Given data

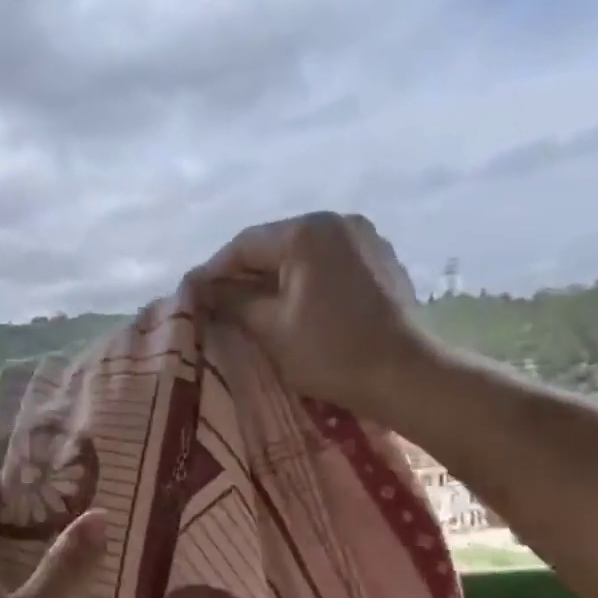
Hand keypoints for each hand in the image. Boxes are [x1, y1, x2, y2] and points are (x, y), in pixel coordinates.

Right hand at [189, 211, 444, 425]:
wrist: (406, 375)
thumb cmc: (330, 352)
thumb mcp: (270, 328)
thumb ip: (231, 301)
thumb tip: (202, 290)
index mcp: (306, 232)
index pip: (243, 246)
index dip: (212, 272)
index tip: (191, 297)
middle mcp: (336, 222)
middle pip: (273, 245)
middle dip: (242, 275)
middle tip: (216, 305)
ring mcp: (363, 238)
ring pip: (300, 254)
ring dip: (272, 278)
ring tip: (250, 309)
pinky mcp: (378, 260)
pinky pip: (326, 263)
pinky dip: (302, 281)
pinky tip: (291, 307)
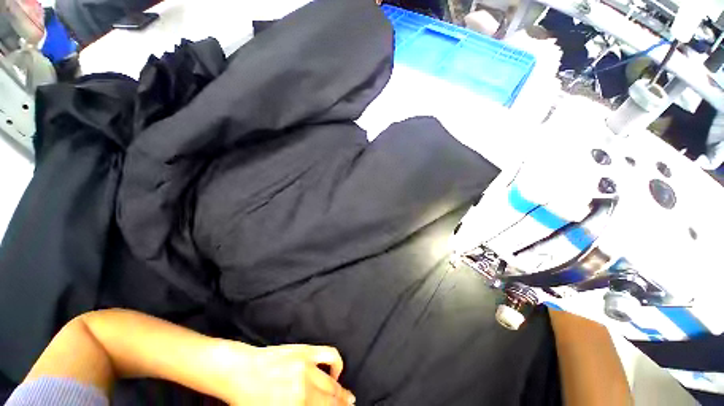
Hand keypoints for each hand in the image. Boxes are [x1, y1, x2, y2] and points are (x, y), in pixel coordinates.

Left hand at [214, 343, 355, 405]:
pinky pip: (329, 354)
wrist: (240, 370)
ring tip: (345, 395)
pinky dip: (337, 363)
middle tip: (348, 405)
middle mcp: (304, 389)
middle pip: (330, 400)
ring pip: (332, 382)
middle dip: (341, 404)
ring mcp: (307, 366)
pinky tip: (336, 371)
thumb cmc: (249, 399)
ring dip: (341, 391)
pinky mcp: (306, 350)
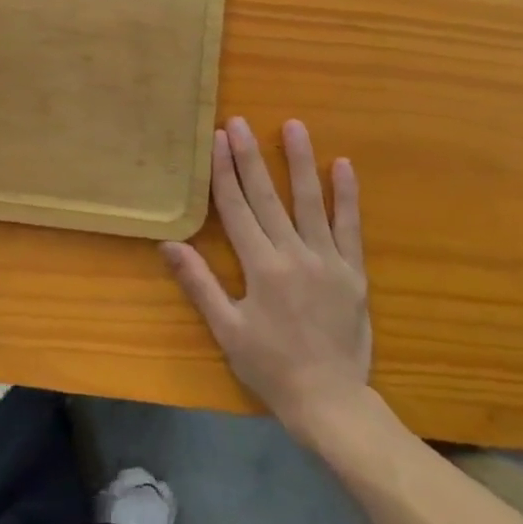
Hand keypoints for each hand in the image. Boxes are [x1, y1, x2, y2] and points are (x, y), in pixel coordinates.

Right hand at [163, 116, 370, 440]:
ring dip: (300, 161)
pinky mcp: (354, 272)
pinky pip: (350, 227)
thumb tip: (169, 244)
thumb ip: (200, 283)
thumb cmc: (271, 367)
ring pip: (310, 202)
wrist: (331, 402)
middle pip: (267, 196)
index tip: (218, 139)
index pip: (236, 208)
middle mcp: (293, 254)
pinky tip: (343, 165)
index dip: (225, 172)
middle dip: (251, 156)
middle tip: (241, 121)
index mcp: (261, 267)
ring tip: (295, 125)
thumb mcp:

Task requirements
Could every line above be set down exactly, with the pictures omitted?

Written response
Hand keypoints for each hand in the image. Boxes are [x1, y1, x2, y2] and points are (x, y), in pixel coordinates.

Right hand at [189, 211, 444, 425]:
wrist: (406, 375)
thumb cmc: (330, 352)
thumb mcp: (270, 328)
thumb ip: (231, 301)
thumb tip: (202, 290)
index mcp: (306, 232)
index pip: (243, 246)
index dip: (212, 272)
index tip: (191, 297)
middle mcp: (336, 222)
middle pip: (273, 245)
middle dip: (242, 275)
middle tip: (216, 305)
ring mcp: (363, 238)
ring pip: (300, 254)
ring dip: (272, 278)
ring tip: (250, 309)
pinky mcp: (378, 260)
pinky pip: (326, 263)
pinky dip: (302, 281)
pinky tip: (291, 307)
Hand keypoints for each hand in the image. Boxes are [x1, y1, x2, y2] and points are (x, y), in pixel coordinates.

Left hand at [214, 343, 355, 405]:
pinky pip: (329, 354)
wrist: (240, 370)
ring tip: (345, 395)
pinky dip: (337, 363)
middle tip: (348, 405)
middle mcp: (304, 389)
middle pip: (330, 400)
ring pip: (332, 382)
middle dip: (341, 404)
ring mcp: (307, 366)
pinky tip: (336, 371)
thumb cmc: (249, 399)
ring dip: (341, 391)
pinky mcp: (306, 350)
Hand keypoints for each hand in the image. Boxes are [x1, y1, x2, y2] and points are (x, y), in pixel coordinates.

Right hand at [163, 116, 370, 440]:
ring dip: (300, 161)
pinky mcp: (354, 272)
pinky pip: (350, 227)
thumb tip: (169, 244)
thumb ip: (200, 283)
thumb cmc: (271, 367)
ring pip: (310, 202)
wrist: (331, 402)
middle pip: (267, 196)
index tip: (218, 139)
index pip: (236, 208)
middle mcp: (293, 254)
pinky tip: (343, 165)
index dip: (225, 172)
middle dip: (251, 156)
middle tip: (241, 121)
index mcp: (261, 267)
ring tip: (295, 125)
thumb mcp:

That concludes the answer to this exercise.